Stava succedendo davvero? Stava diventando un uomo?
Quel pensiero lo avvelenò più dell’alcol.
Ettore respinse le attenzioni di Tommaso, la mano di Paolo che cercava di trattenerlo, gli sguardi dei ragazzi alla porta che puntavano il suo volto e le sue orecchie rosse, e uscì.
Rannicchiato sotto l’arco di un portone, nascosto dalle luci della strada, Ettore si toccò il viso, si tolse le scarpe e sollevò i pantaloni fino alle ginocchia, per controllare che il suo corpo fosse quello che ricordava: niente peli, non un muscolo più lungo, un osso più sporgente, una smagliatura sulla pelle. Aveva soltanto una fortissima nausea e i capogiri lo facevano sbandare.
«Non preoccuparti. Domani se ne saranno già dimenticati, e tu starai bene… meglio.»
Claudia si rimpicciolì accanto a lui, piegando le ginocchia e chiudendo le spalle a proteggere il cuore. Quello di Ettore batteva tanto forte quanto il suo. Lei, però, era un’adulta; aveva cambiato forma da tempo: fianchi, seno, persino i capelli erano cresciuti per dimensione e volume. E il suo sguardo si era affilato: sembrava cogliesse più cose di quelle che notavano i grandi.
«L’alcol mi fa schifo. Bevo a malapena per il compleanno di mio padre, perché lui insiste che bisogna fare il brindisi davanti alla torta, per la solita foto di rito, ma devo dire che non mi piace affatto.»
Claudia rise, sperando che Ettore seguisse il suo esempio. Il ragazzo, invece, non parlò né si mosse.
«Ne vuoi? Mia madre dice che aiuta mangiare qualcosa» e gli offrì dei grissini, di quelli trovati al bar.

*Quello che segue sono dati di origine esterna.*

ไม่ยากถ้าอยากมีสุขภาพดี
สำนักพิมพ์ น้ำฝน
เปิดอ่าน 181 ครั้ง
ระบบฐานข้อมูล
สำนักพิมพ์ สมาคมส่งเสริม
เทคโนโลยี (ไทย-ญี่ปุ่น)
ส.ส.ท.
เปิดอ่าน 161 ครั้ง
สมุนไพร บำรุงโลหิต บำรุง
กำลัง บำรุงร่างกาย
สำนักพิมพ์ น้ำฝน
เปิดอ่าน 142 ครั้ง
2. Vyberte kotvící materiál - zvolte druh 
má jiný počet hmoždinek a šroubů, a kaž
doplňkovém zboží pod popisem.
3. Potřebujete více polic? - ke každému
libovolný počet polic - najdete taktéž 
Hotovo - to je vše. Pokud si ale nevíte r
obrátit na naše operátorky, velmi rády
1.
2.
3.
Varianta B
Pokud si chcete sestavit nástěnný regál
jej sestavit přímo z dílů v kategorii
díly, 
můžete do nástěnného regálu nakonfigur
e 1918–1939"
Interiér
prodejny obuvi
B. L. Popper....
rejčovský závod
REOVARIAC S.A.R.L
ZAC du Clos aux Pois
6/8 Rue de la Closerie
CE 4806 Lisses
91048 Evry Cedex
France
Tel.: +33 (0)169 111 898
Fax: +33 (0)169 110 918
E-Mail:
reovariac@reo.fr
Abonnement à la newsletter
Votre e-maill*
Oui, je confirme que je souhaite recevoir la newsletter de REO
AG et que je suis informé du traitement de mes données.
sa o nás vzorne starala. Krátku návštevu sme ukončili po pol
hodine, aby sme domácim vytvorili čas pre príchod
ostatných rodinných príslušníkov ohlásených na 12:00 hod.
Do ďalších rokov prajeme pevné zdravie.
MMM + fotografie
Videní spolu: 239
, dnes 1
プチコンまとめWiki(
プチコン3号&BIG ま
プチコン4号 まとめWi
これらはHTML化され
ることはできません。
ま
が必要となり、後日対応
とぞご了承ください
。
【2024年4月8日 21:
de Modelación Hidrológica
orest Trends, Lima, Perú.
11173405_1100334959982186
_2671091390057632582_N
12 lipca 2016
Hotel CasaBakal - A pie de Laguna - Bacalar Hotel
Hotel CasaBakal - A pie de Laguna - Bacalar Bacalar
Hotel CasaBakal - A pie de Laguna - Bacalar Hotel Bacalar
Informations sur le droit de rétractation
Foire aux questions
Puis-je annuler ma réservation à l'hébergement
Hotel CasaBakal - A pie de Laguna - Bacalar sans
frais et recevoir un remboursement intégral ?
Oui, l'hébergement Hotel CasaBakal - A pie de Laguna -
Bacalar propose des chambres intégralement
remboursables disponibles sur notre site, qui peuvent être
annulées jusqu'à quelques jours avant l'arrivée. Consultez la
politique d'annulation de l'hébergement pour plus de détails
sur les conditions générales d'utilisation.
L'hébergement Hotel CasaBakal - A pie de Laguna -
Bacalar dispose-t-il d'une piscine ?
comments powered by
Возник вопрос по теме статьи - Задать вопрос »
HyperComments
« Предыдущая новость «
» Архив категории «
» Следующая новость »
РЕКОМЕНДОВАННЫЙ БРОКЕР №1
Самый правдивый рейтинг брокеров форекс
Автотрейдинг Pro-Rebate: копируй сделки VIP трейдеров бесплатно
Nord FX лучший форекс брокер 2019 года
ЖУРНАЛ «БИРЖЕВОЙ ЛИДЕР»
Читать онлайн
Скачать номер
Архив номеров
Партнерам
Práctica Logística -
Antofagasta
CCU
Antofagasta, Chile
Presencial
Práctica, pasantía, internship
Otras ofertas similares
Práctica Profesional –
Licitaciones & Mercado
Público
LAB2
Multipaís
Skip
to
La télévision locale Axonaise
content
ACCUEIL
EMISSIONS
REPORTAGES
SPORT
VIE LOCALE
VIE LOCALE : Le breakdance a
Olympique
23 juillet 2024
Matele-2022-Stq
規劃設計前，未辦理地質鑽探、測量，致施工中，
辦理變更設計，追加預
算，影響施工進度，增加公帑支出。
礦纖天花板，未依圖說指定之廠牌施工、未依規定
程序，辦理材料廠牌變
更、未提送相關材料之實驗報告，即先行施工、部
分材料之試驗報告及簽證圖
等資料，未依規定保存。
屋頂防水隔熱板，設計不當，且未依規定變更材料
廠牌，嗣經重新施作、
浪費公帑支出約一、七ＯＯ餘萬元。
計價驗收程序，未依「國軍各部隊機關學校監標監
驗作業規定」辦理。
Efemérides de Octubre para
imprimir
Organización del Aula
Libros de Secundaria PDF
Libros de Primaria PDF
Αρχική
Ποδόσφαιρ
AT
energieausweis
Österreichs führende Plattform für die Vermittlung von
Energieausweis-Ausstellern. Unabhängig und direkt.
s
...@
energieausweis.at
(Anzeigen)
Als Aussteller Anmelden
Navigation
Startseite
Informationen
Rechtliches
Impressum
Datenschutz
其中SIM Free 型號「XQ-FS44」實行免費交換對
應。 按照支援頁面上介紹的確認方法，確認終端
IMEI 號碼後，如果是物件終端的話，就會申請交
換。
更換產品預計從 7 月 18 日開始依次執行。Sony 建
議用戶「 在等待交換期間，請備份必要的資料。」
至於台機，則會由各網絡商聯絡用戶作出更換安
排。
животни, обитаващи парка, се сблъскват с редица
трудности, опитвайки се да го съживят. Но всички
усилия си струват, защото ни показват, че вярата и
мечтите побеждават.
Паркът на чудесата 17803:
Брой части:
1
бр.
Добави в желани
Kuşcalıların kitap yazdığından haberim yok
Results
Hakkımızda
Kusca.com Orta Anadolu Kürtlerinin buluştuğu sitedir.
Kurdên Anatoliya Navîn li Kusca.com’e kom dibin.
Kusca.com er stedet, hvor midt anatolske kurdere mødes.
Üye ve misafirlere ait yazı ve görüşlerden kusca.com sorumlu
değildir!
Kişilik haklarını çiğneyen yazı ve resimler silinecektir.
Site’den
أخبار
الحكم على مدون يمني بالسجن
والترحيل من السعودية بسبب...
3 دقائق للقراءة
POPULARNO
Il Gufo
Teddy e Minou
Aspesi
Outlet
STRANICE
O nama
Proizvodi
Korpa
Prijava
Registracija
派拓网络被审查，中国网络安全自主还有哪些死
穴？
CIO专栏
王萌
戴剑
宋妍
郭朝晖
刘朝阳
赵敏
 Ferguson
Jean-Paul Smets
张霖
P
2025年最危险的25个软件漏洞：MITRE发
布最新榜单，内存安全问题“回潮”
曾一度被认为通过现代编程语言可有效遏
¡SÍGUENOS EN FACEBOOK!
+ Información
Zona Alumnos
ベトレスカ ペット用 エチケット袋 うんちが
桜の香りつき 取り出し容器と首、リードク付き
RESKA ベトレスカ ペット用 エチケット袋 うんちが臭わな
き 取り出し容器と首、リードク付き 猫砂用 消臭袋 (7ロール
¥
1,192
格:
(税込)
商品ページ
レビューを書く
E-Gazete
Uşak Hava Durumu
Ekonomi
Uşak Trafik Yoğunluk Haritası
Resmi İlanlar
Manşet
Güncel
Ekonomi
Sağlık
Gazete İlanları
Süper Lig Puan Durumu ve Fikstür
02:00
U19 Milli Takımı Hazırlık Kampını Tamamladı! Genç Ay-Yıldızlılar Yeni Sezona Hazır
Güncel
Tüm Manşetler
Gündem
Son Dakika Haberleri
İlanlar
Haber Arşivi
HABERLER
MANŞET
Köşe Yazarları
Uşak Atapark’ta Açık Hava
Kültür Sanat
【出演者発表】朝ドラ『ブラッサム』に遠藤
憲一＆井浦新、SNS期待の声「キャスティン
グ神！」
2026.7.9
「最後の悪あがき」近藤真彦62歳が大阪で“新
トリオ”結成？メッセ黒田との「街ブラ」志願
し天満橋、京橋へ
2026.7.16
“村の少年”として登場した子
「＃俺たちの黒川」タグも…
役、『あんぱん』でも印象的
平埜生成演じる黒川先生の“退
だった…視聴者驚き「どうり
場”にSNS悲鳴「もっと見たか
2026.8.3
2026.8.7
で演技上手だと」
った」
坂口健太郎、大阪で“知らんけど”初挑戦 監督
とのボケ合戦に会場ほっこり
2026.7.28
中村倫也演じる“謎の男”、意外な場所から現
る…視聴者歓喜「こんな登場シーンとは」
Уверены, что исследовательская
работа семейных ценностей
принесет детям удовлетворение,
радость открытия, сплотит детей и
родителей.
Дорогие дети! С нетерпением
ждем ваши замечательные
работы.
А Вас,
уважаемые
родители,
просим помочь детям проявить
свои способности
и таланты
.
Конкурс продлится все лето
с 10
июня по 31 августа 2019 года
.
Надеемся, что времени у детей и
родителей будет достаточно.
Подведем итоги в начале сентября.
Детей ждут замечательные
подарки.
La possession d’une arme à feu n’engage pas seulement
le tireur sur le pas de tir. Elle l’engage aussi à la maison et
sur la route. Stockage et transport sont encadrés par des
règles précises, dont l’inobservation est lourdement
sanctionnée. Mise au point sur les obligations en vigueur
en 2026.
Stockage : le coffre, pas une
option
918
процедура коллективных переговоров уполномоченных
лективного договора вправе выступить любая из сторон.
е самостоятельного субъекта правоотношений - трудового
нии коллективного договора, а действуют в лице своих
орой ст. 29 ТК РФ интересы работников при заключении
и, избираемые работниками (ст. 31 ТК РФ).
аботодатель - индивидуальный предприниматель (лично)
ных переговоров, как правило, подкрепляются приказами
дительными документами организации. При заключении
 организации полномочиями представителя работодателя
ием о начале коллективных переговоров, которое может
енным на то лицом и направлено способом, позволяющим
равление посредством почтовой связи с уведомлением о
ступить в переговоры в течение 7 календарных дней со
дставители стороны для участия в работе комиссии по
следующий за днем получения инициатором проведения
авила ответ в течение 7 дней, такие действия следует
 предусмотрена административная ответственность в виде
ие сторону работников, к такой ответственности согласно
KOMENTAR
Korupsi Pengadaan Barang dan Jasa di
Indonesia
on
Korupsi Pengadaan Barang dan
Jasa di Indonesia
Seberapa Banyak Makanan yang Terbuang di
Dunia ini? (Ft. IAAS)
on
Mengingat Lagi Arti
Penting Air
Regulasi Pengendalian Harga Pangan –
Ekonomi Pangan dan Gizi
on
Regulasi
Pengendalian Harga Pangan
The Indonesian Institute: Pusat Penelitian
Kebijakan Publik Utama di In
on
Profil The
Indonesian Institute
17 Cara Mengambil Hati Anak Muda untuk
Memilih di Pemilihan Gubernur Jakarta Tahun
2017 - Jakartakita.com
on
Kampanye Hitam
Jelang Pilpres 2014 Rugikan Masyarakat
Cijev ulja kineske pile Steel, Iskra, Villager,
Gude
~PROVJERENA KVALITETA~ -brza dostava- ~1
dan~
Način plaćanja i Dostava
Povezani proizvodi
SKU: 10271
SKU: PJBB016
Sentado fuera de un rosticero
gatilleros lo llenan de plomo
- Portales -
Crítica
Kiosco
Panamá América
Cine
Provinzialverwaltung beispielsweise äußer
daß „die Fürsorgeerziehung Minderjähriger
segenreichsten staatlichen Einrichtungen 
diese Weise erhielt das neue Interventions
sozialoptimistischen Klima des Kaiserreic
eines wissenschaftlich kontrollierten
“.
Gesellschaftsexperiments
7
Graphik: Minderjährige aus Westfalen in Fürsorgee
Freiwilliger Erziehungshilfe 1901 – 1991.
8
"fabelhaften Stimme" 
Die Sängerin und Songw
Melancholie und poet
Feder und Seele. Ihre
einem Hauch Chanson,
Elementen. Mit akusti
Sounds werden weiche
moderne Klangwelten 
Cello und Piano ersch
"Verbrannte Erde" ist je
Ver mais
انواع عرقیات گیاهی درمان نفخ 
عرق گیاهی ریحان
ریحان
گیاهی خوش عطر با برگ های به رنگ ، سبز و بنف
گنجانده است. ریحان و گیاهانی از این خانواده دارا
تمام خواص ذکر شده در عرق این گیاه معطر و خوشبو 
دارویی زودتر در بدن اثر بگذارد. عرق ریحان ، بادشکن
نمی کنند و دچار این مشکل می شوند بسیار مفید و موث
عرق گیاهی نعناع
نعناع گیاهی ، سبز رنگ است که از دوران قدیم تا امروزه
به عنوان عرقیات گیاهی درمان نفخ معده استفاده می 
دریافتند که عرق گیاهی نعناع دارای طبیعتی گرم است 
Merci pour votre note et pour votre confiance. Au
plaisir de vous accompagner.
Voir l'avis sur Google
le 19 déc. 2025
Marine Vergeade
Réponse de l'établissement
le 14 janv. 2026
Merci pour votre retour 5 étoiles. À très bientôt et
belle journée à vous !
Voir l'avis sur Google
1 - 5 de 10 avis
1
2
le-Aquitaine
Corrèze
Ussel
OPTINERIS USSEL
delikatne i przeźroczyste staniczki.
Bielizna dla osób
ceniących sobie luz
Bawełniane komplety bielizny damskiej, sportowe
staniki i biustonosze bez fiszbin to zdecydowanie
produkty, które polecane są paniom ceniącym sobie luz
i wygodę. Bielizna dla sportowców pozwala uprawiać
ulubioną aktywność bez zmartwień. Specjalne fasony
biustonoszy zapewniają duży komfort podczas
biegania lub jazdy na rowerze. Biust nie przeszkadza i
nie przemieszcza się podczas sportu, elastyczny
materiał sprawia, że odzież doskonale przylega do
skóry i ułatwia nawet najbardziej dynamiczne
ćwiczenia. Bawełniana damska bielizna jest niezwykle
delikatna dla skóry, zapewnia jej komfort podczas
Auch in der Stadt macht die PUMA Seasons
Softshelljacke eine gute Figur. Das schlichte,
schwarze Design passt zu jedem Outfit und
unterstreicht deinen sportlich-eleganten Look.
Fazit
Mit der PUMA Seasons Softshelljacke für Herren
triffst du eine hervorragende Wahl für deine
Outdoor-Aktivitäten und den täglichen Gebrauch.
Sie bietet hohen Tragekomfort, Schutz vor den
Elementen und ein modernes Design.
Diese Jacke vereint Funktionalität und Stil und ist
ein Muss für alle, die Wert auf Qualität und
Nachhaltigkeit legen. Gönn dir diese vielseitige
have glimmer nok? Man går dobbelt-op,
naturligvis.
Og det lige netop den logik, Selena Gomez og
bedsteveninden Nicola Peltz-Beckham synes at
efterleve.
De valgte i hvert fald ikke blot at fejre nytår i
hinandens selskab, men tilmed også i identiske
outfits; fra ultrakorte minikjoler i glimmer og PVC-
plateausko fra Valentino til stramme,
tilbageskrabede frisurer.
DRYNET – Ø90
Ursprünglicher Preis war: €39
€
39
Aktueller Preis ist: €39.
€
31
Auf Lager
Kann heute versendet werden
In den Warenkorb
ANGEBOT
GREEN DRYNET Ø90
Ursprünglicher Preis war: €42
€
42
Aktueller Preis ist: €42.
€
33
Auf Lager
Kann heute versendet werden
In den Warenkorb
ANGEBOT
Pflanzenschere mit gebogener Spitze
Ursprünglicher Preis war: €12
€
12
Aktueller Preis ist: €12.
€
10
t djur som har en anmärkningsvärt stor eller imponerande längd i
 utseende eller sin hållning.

Ettore li accettò in silenzio e fece attenzione, anche nel masticare, a non emettere alcun suono. Qualunque rumore venisse da dentro il suo corpo lo infastidiva.
Solo quando vide la ragazza che ne sbriciolava uno per terra, chiese: «Che cosa fai?»
«È per i topi» gli spiegò Claudia. I suoi occhi azzurri brillarono raggiunti dal raggio di un faro di bicicletta.
«I topi?»
«Sì. Non lo dire a nessuno, ma io li trovo adorabili. Da bambina li vedevo aggirarsi nel giardino di mia nonna. Ho scoperto allora che hanno gli stessi gusti dei folletti in fatto di cibo.»
Anche gli occhi di Ettore brillarono, nonostante fossero tornati al buio.
«Se resti qui con me, puoi vederli anche tu. Dopo che se ne vanno i topi, arrivano i folletti. Loro raccolgono le briciole più piccole, quelle che per noi e per i topi sono invisibili.»
Ettore rimase a fissare il pavimento insieme a Claudia. Ogni tanto lei sospirava e lui tratteneva il fiato, in attesa che la magia si compisse.
Dovettero aspettare mezz’ora perché arrivassero i topi e un’ora prima che i folletti sfilassero davanti a loro. Li scorsero e si portarono le mani alla bocca per trattenersi dall’esclamare troppo forte: «Eccoli!» C’erano ancora bambini nascosti tra gli adulti, pensò Ettore, e nel tornare poco dopo a casa sbriciolò sul marciapiede un ultimo grissino.